Stick fighting: The characteristic sticks (or machetes) of the Filipino Martial Arts are well known by most martial artists. The training is carried out with one or two sticks. Stickfighting training is important in the development of empty hand skills. Any development in stick training leads to an immediate improvement in the empty hand aspects of Kali Sikaran. Stick training improves the practitioner’s movements, zoning, coordination and flow skills. Techniques that are trained are: attacks, blocking & defending, disarming, locks, throwing and the well-known Filipino reaction flow.

Daga: Daga is Kali Sikaran’s knife fighting system. Knife defense is a known specialty of the Filipino arts. Filipino knife fighting techniques have influenced police and military knife defense strategies all over the world. Before starting knife training the Kali Sikaran should pass The Basic Knife Program* to learn the importance of safety when dealing with knife training and also to learn theories behind knife training. The Basic Knife Program is a concept used by several police and military units throughout Europe.

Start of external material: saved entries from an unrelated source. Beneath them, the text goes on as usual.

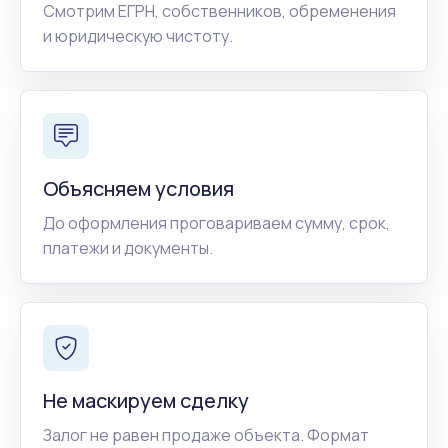
Смотрим ЕГРН, собственников, обременения
и юридическую чистоту.
Объясняем условия
До оформления проговариваем сумму, срок,
платежи и документы.
Не маскируем сделку
Залог не равен продаже объекта. Формат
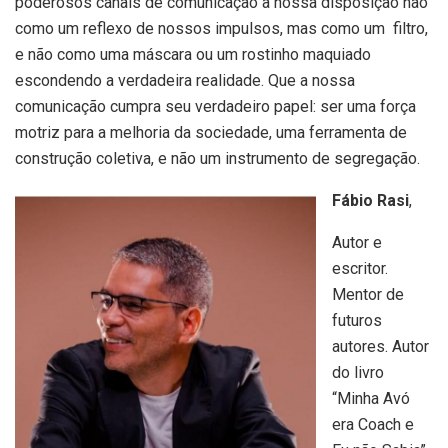
poderosos canais de comunicação à nossa disposição não
como um reflexo de nossos impulsos, mas como um filtro,
e não como uma máscara ou um rostinho maquiado
escondendo a verdadeira realidade. Que a nossa
comunicação cumpra seu verdadeiro papel: ser uma força
motriz para a melhoria da sociedade, uma ferramenta de
construção coletiva, e não um instrumento de segregação.
Fábio Rasi
,
Autor e
escritor.
Mentor de
futuros
autores. Autor
do livro
“Minha Avó
era Coach e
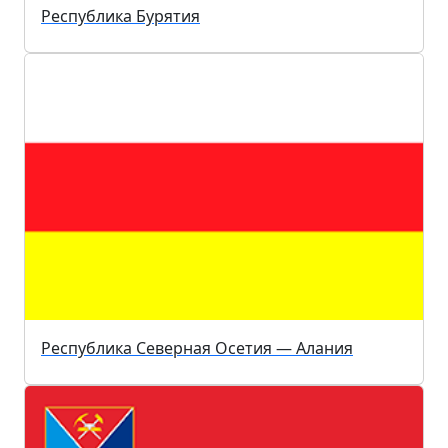
Республика Бурятия
Республика Северная Осетия — Алания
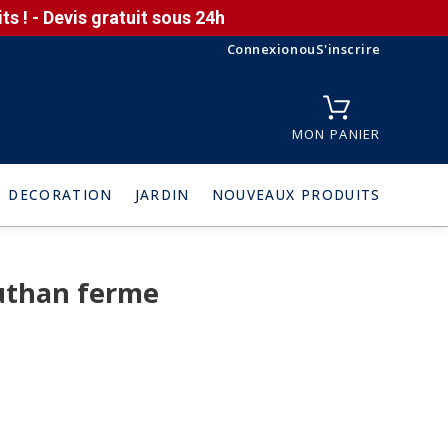
s ! - Devis gratuit sous 24h
Connexion
ou
S'inscrire
MON PANIER
DECORATION
JARDIN
NOUVEAUX PRODUITS
uthan ferme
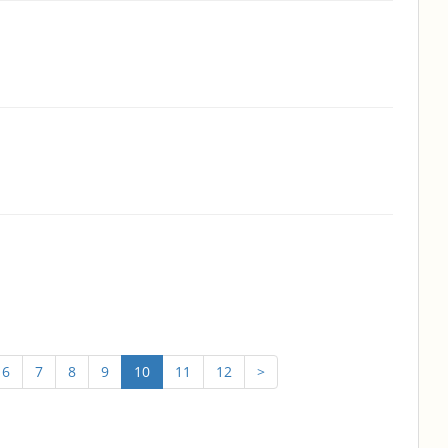
6
7
8
9
10
11
12
>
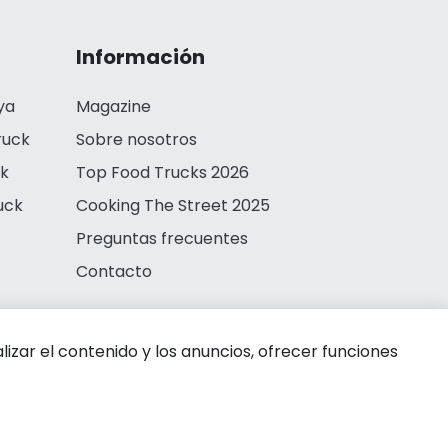
Información
ya
Magazine
ruck
Sobre nosotros
ck
Top Food Trucks 2026
uck
Cooking The Street 2025
Preguntas frecuentes
Contacto
zar el contenido y los anuncios, ofrecer funciones
 de privacidad
Aviso legal
Política de cookies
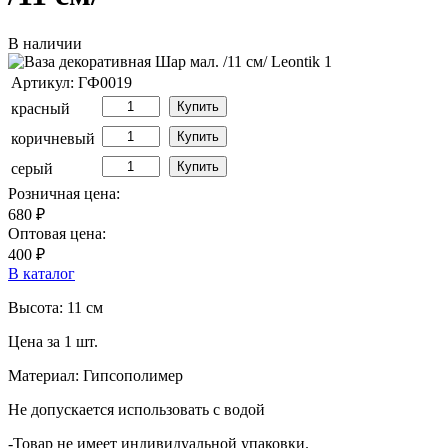
В наличии
Артикул: ГФ0019
Купить
красный
Купить
коричневый
Купить
серый
Розничная цена:
680 ₽
Оптовая цена:
400 ₽
В каталог
Высота: 11 см
Цена за 1 шт.
Материал: Гипсополимер
Не допускается использовать с водой
-Товар не имеет индивидуальной упаковки.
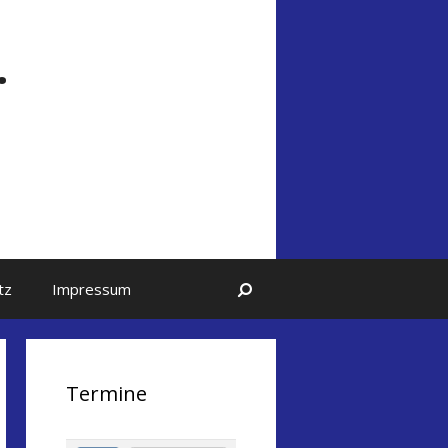
.
Suchen
tz
Impressum
Termine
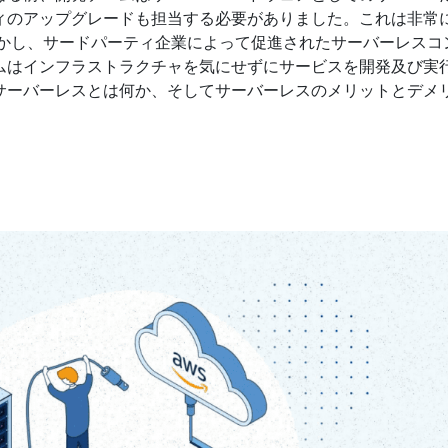
ィのアップグレードも担当する必要がありました。これは非常
しかし、サードパーティ企業によって促進されたサーバーレスコ
ムはインフラストラクチャを気にせずにサービスを開発及び実
サーバーレスとは何か、そしてサーバーレスのメリットとデメ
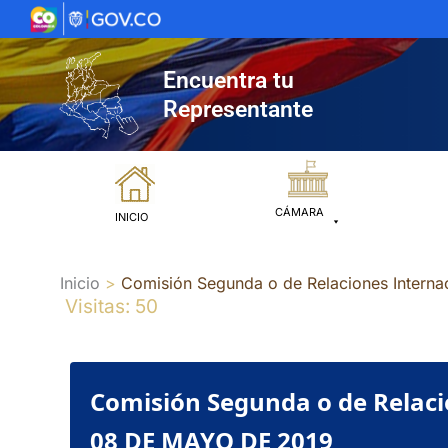
Ir
al
contenido
Encuentra tu
Representante
CÁMARA
INICIO
Inicio
Comisión Segunda o de Relaciones Inter
Visitas: 50
Comisión Segunda o de Relac
08 DE MAYO DE 2019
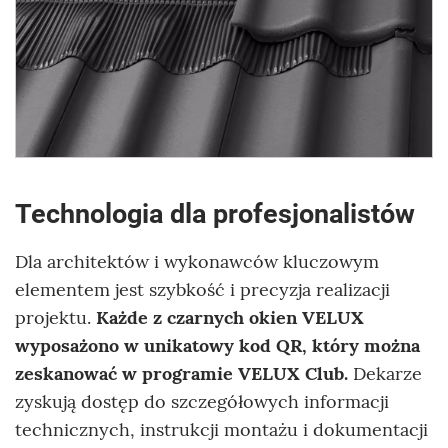
Technologia dla profesjonalistów
Dla architektów i wykonawców kluczowym
elementem jest szybkość i precyzja realizacji
projektu.
Każde z czarnych okien VELUX
wyposażono w unikatowy kod QR, który można
zeskanować w programie VELUX Club.
Dekarze
zyskują dostęp do szczegółowych informacji
technicznych, instrukcji montażu i dokumentacji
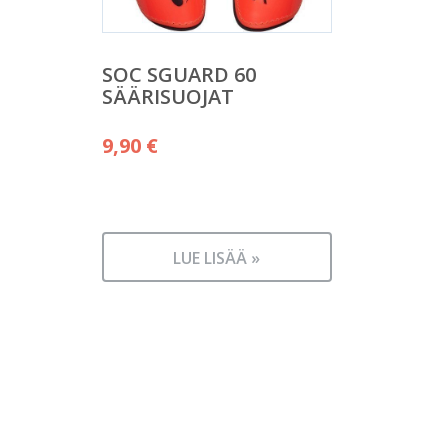
SOC SGUARD 60
SÄÄRISUOJAT
9,90
€
LUE LISÄÄ »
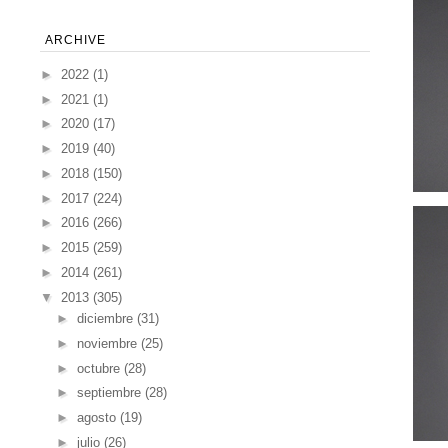
ARCHIVE
►
2022
(1)
►
2021
(1)
►
2020
(17)
►
2019
(40)
►
2018
(150)
►
2017
(224)
►
2016
(266)
►
2015
(259)
►
2014
(261)
▼
2013
(305)
►
diciembre
(31)
►
noviembre
(25)
►
octubre
(28)
►
septiembre
(28)
►
agosto
(19)
►
julio
(26)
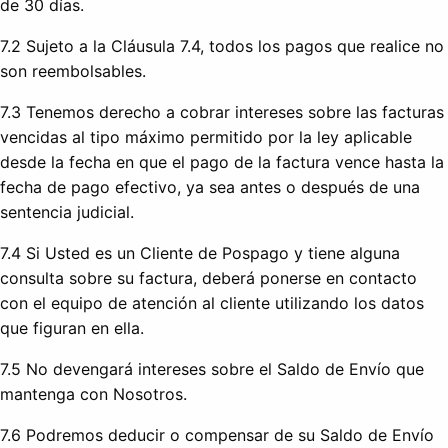
de 30 días.
7.2 Sujeto a la Cláusula 7.4, todos los pagos que realice no
son reembolsables.
7.3 Tenemos derecho a cobrar intereses sobre las facturas
vencidas al tipo máximo permitido por la ley aplicable
desde la fecha en que el pago de la factura vence hasta la
fecha de pago efectivo, ya sea antes o después de una
sentencia judicial.
7.4 Si Usted es un Cliente de Pospago y tiene alguna
consulta sobre su factura, deberá ponerse en contacto
con el equipo de atención al cliente utilizando los datos
que figuran en ella.
7.5 No devengará intereses sobre el Saldo de Envío que
mantenga con Nosotros.
7.6 Podremos deducir o compensar de su Saldo de Envío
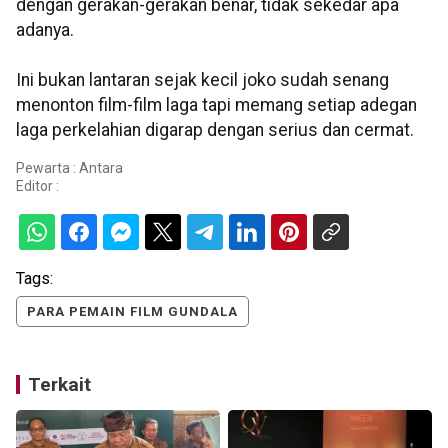
dengan gerakan-gerakan benar, tidak sekedar apa
adanya.
Ini bukan lantaran sejak kecil joko sudah senang
menonton film-film laga tapi memang setiap adegan
laga perkelahian digarap dengan serius dan cermat.
Pewarta : Antara
Editor :
Tags:
PARA PEMAIN FILM GUNDALA
Terkait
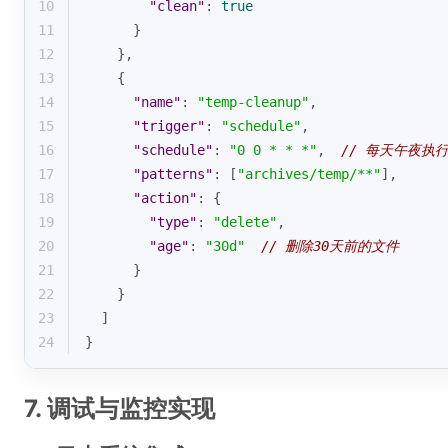
10
"clean"
: 
true
11
      }
12
    },
13
    {
14
"name"
: 
"temp-cleanup"
,
15
"trigger"
: 
"schedule"
,
16
"schedule"
: 
"0 0 * * *"
,  
// 每天午夜执
17
"patterns"
: [
"archives/temp/**"
],
18
"action"
: {
19
"type"
: 
"delete"
,
20
"age"
: 
"30d"
// 删除30天前的文件
21
      }
22
    }
23
  ]
24
}
7. 调试与监控实现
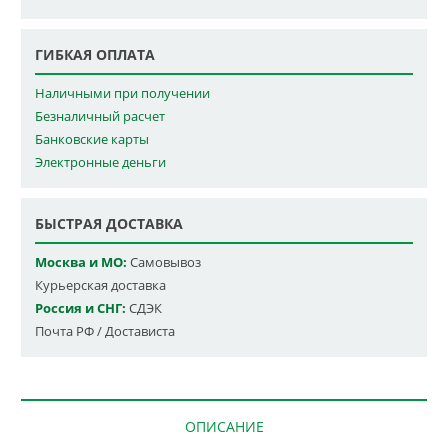
ГИБКАЯ ОПЛАТА
Наличными при получении
Безналичный расчет
Банковские карты
Электронные деньги
БЫСТРАЯ ДОСТАВКА
Москва и МО:
Самовывоз
Курьерская доставка
Россия и СНГ:
СДЭК
Почта РФ / Достависта
ОПИСАНИЕ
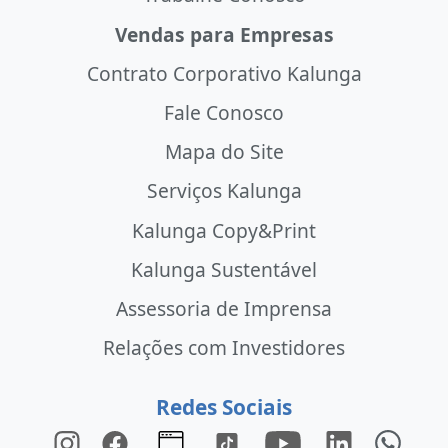
Vendas para Empresas
Contrato Corporativo Kalunga
Fale Conosco
Mapa do Site
Serviços Kalunga
Kalunga Copy&Print
Kalunga Sustentável
Assessoria de Imprensa
Relações com Investidores
Redes Sociais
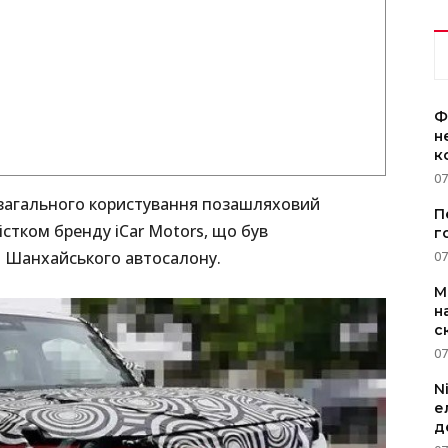
Ф
н
к
07
х загального користування позашляховий
П
істком бренду iCar Motors, що був
г
 Шанхайського автосалону.
07
M
н
с
07
N
е
д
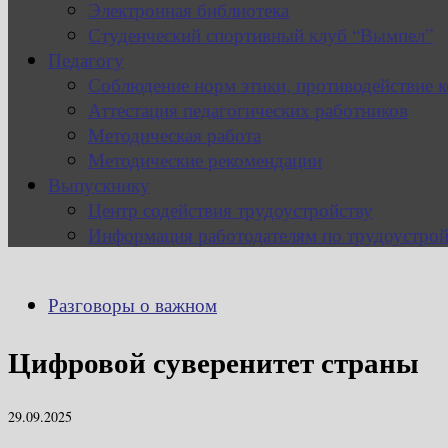
Электронная библиотека
Студенческий спортивный клуб “Вымпел”
Педагогу
Соблюдение норм этики, противодействие 
Аттестация педагогических работников
Методическая работа
Методические рекомендации
Выпускнику
Центр содействия трудоустройству
Информация работодателям по трудоустрой
Разговоры о важном
Цифровой суверенитет страны
29.09.2025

Kadena De Mano: Kadena is the close quarter fighting technique of Kali Sikaran. Short, fast blows with hand, elbows, etc., simultaneous striking/blocking, striking combinations and advanced reaction flows are trained in this system. Kadena De Mano is a realistic defense in a modern environment, in a club or in a crowd where there’s no space in which to move or to escape. In training the Kadena the flow is a very important aspect. The fighter must be able to shift from a relaxed state to a state of speed and power in a very short reaction time.